Bucklew told The Associated Press last week that he was scared of what might happen during the process. The Supreme Court sent the case back to the St. Louis-based Eighth U.S. Circuit Court of Appeals.
"Today's stay of execution will give the lower federal courts time to consider Mr. Bucklew's claim that his execution would violate his rights under the Eighth Amendment to be free from cruel and unusual punishment," Lindsay Runnels, an attorney for Bucklew, said in an email to the AP.
The next scheduled executions in the U.S. are on June 18 in Missouri, Florida and Pennsylvania, though the Pennsylvania execution will likely be delayed.
During Oklahoma's April 29 execution, inmate Clayton Lockett's vein collapsed, and he writhed on the gurney before dying of a heart attack more than 40 minutes after the start of a procedure that typically takes roughly one-fourth of that time to complete.
Missouri switched from a three-drug protocol to the single drug pentobarbital late last year.
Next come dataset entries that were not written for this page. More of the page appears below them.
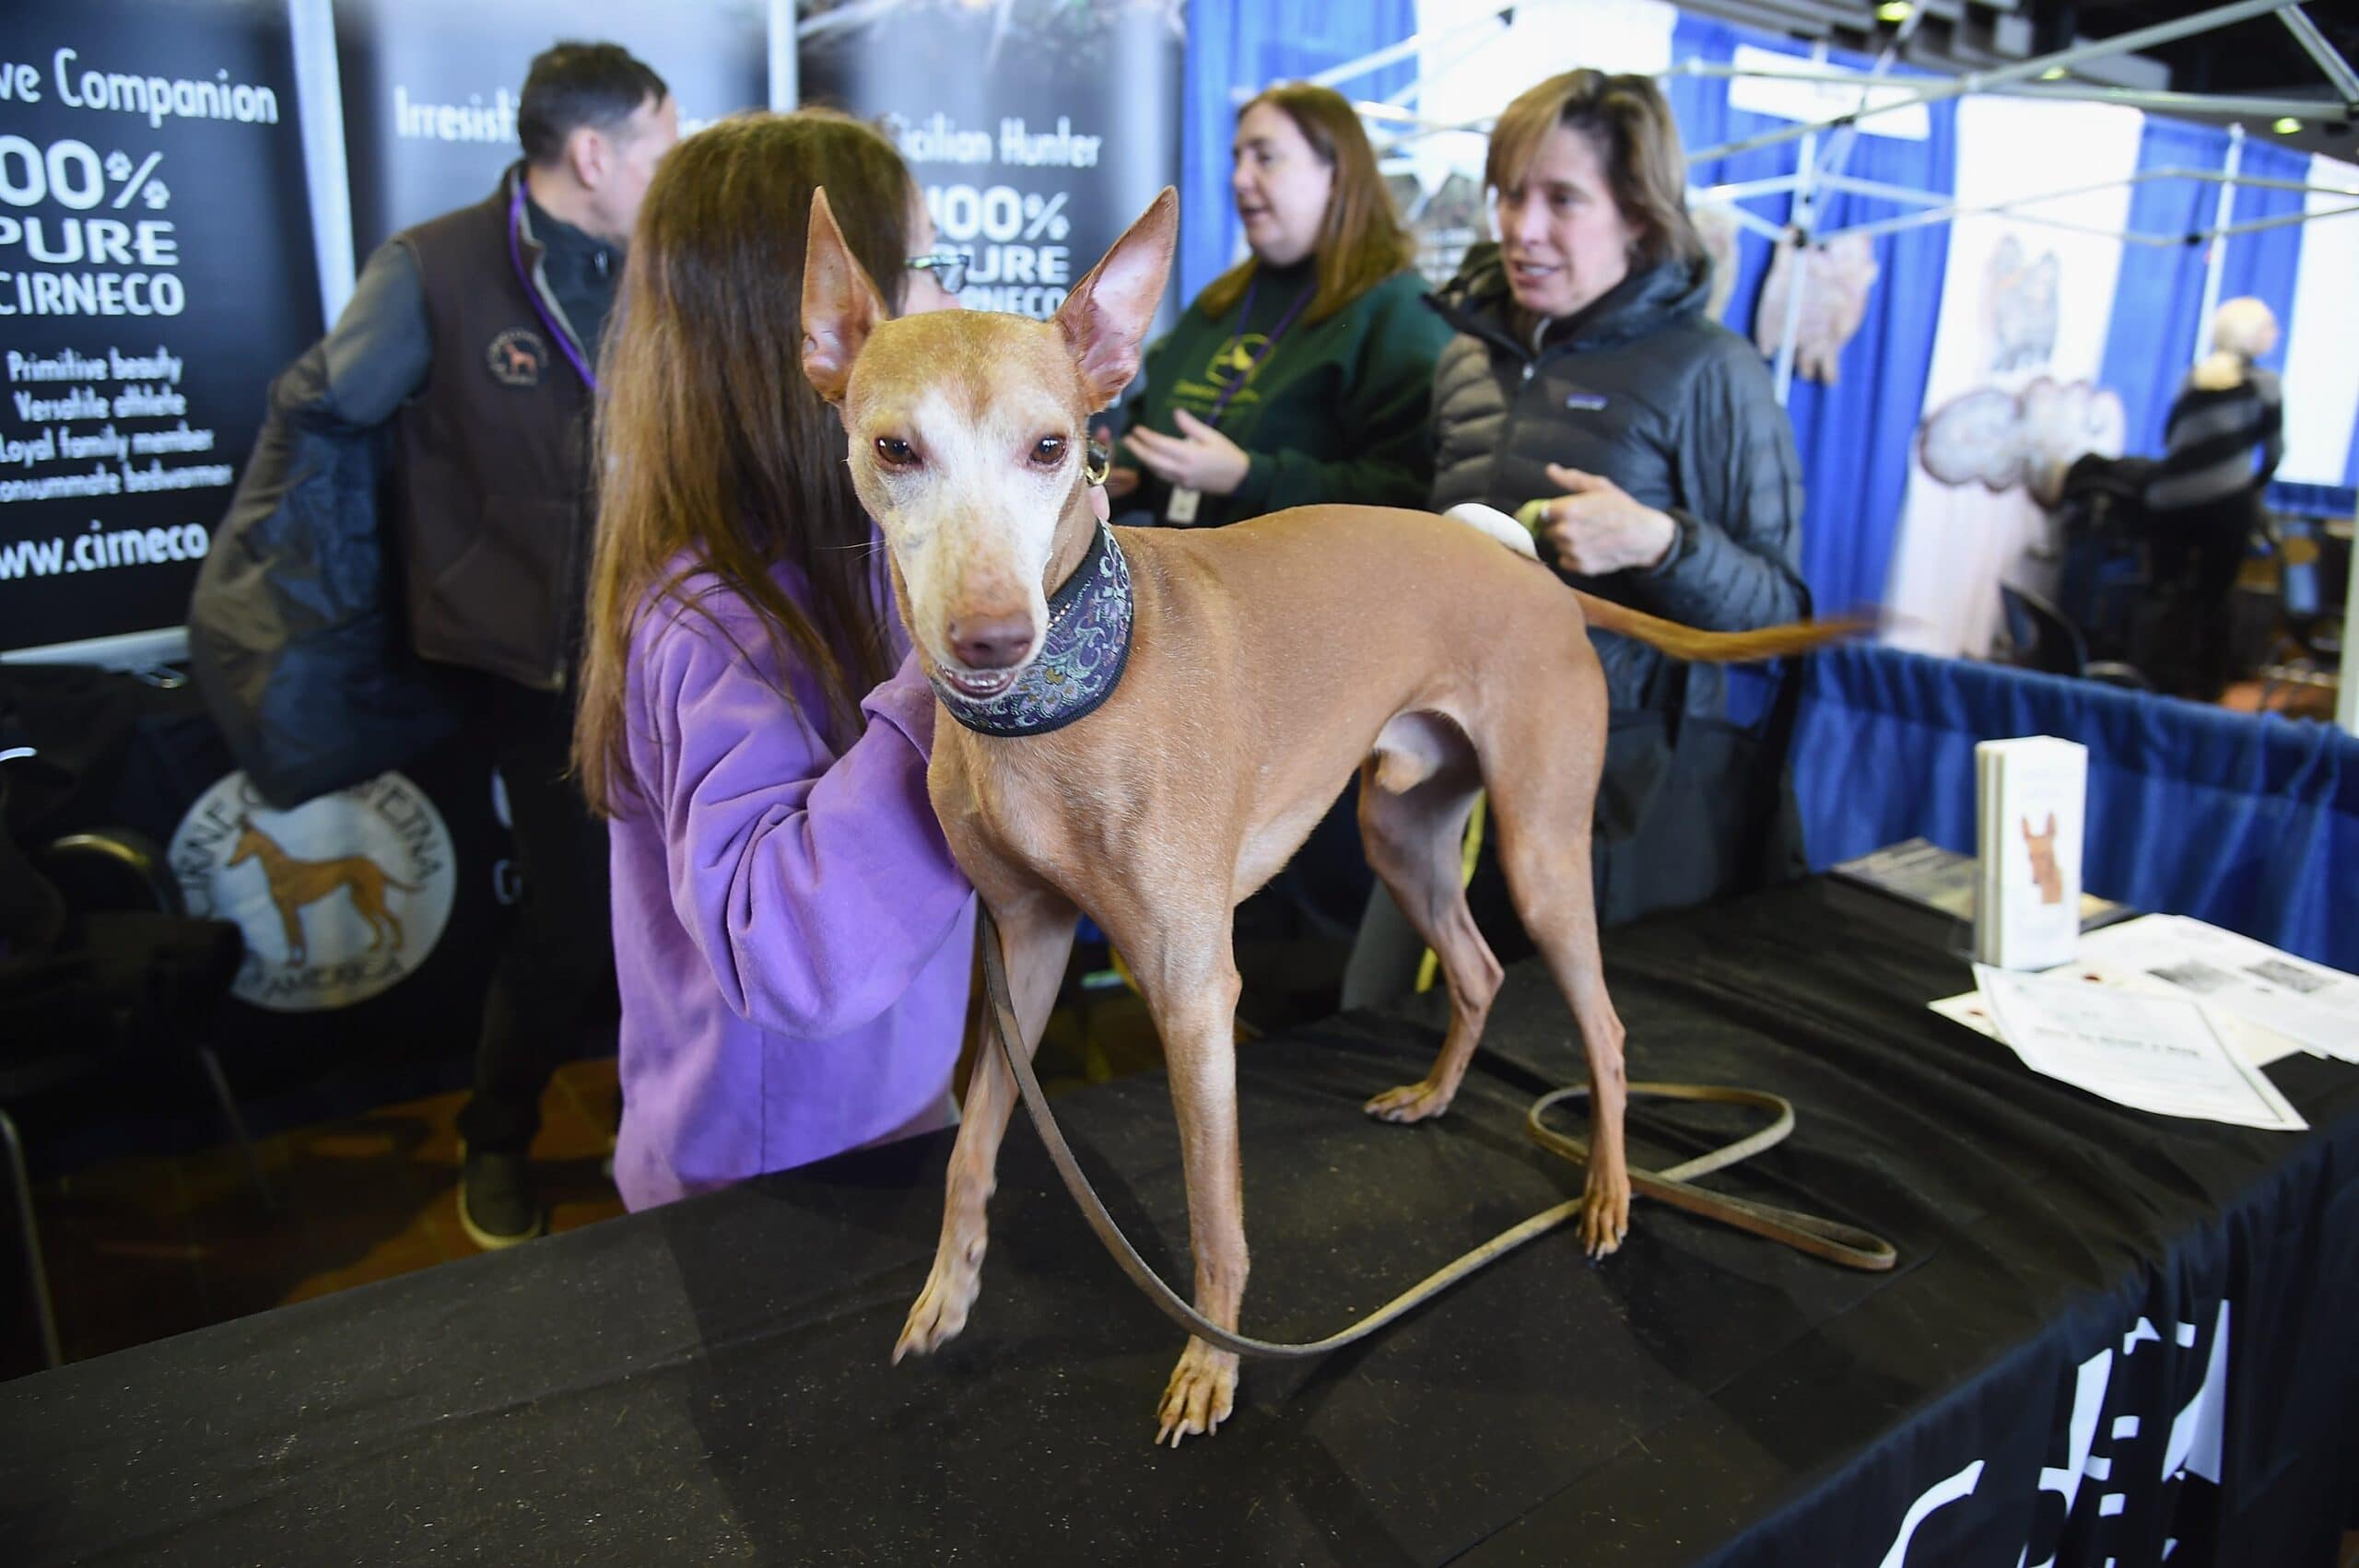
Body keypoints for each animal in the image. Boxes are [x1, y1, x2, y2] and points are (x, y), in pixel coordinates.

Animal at [802, 186, 1849, 1443]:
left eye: (1051, 448)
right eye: (894, 447)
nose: (992, 638)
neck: (1067, 697)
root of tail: (1537, 574)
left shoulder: (1194, 988)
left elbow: (1214, 1207)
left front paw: (1213, 1365)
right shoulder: (1027, 943)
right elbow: (971, 1145)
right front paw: (946, 1295)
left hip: (1543, 852)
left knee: (1602, 1027)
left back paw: (1605, 1194)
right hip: (1405, 835)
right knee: (1478, 969)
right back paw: (1438, 1096)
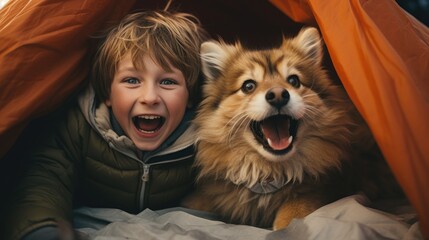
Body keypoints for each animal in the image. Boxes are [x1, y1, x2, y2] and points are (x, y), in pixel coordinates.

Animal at [182, 27, 400, 230]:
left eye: (294, 81)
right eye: (248, 86)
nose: (278, 95)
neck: (269, 174)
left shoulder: (321, 190)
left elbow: (294, 210)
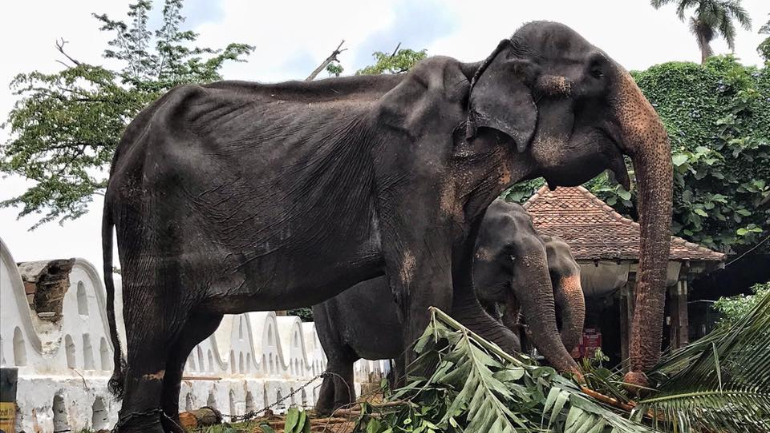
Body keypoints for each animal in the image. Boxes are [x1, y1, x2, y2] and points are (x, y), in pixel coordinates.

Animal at [313, 199, 585, 415]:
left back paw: (326, 411)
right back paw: (344, 411)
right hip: (324, 311)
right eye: (509, 255)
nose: (584, 383)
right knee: (340, 358)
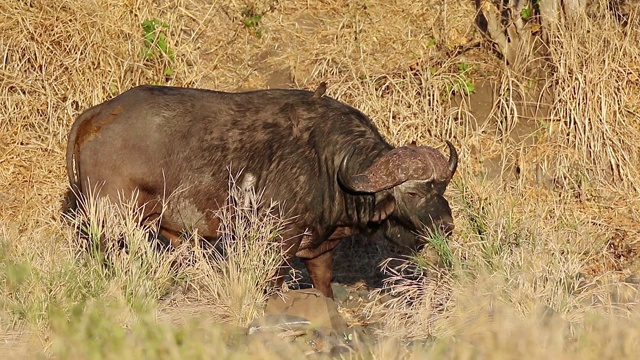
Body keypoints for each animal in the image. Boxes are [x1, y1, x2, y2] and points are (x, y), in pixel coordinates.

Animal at [67, 84, 458, 298]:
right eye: (412, 193)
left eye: (441, 186)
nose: (446, 226)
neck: (331, 166)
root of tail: (95, 115)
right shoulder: (277, 241)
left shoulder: (320, 248)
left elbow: (324, 285)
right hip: (114, 222)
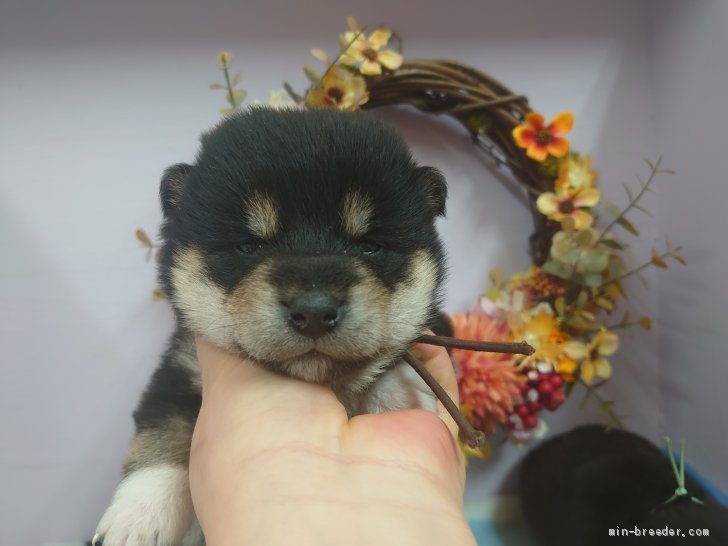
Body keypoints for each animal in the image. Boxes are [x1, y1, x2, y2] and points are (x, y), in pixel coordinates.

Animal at [93, 107, 450, 544]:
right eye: (249, 245)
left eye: (370, 245)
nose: (314, 311)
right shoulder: (180, 367)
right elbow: (164, 431)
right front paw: (137, 515)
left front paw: (398, 385)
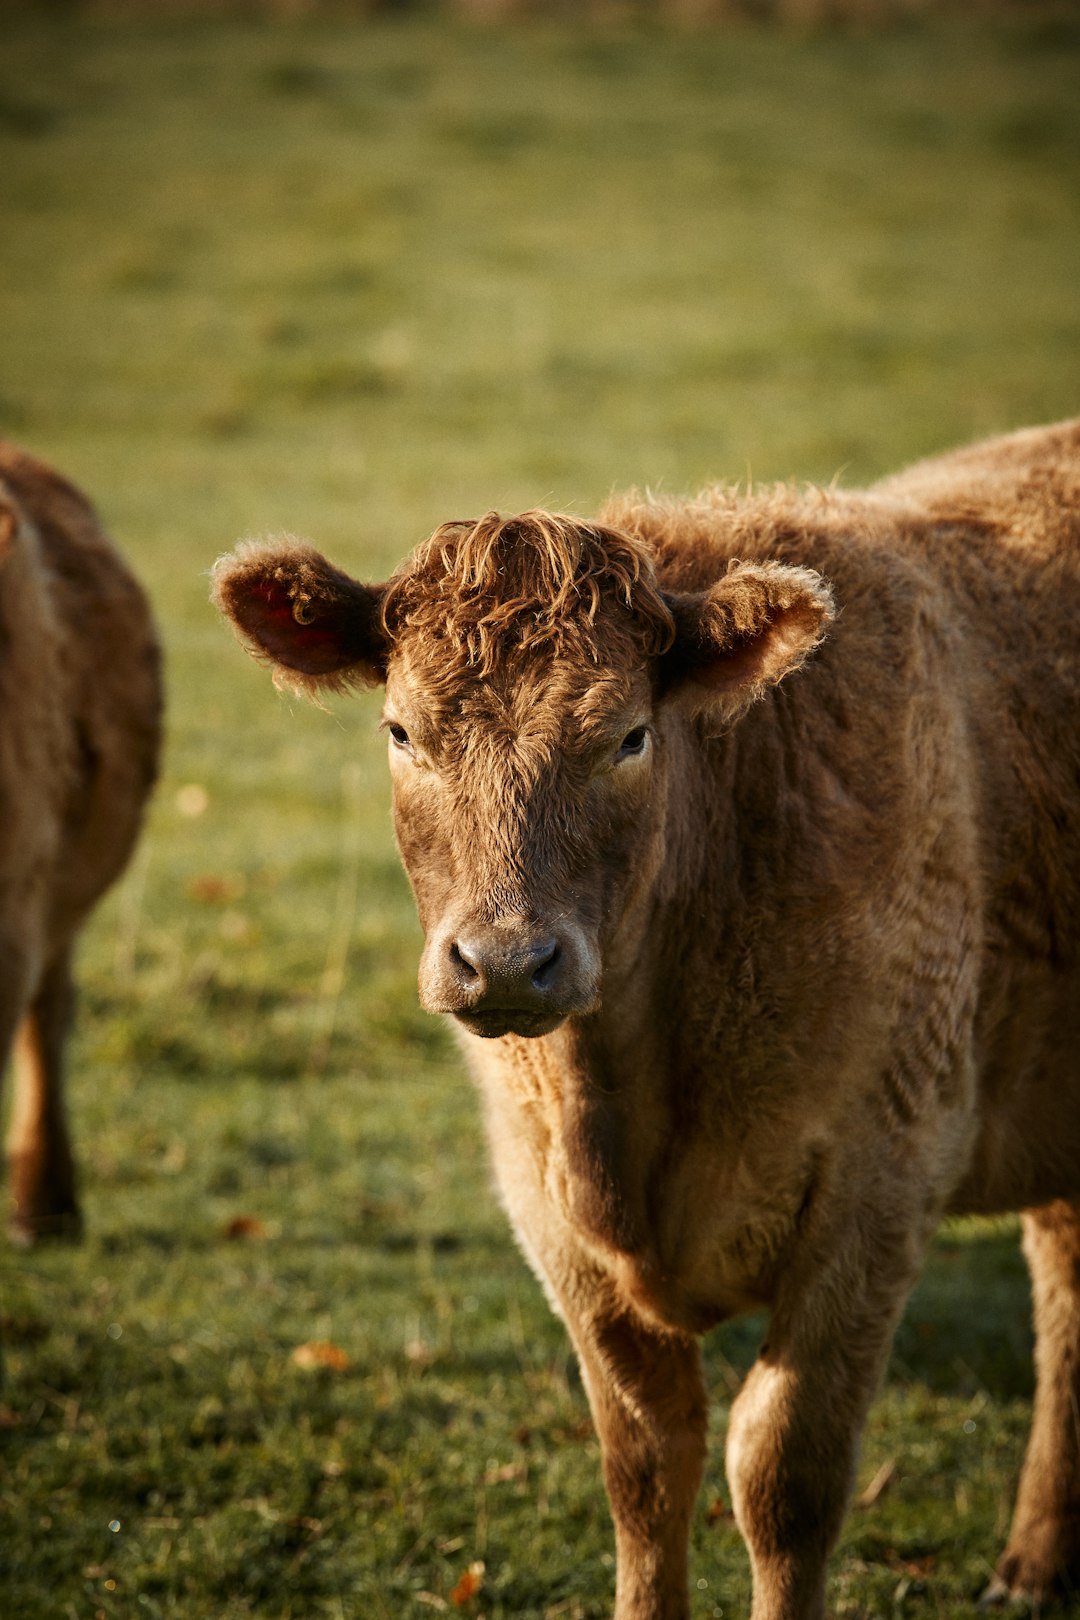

None of the six inmates executed since Missouri made the change has shown outward signs of pain or suffering.
European companies opposed to capital punishment cut off supplies of certain execution drugs, leading states to turn to U.S. sources. The states refuse to identify the sources of their execution drugs, saying secrecy is necessary to protect the sources from possible retaliation by death penalty opponents.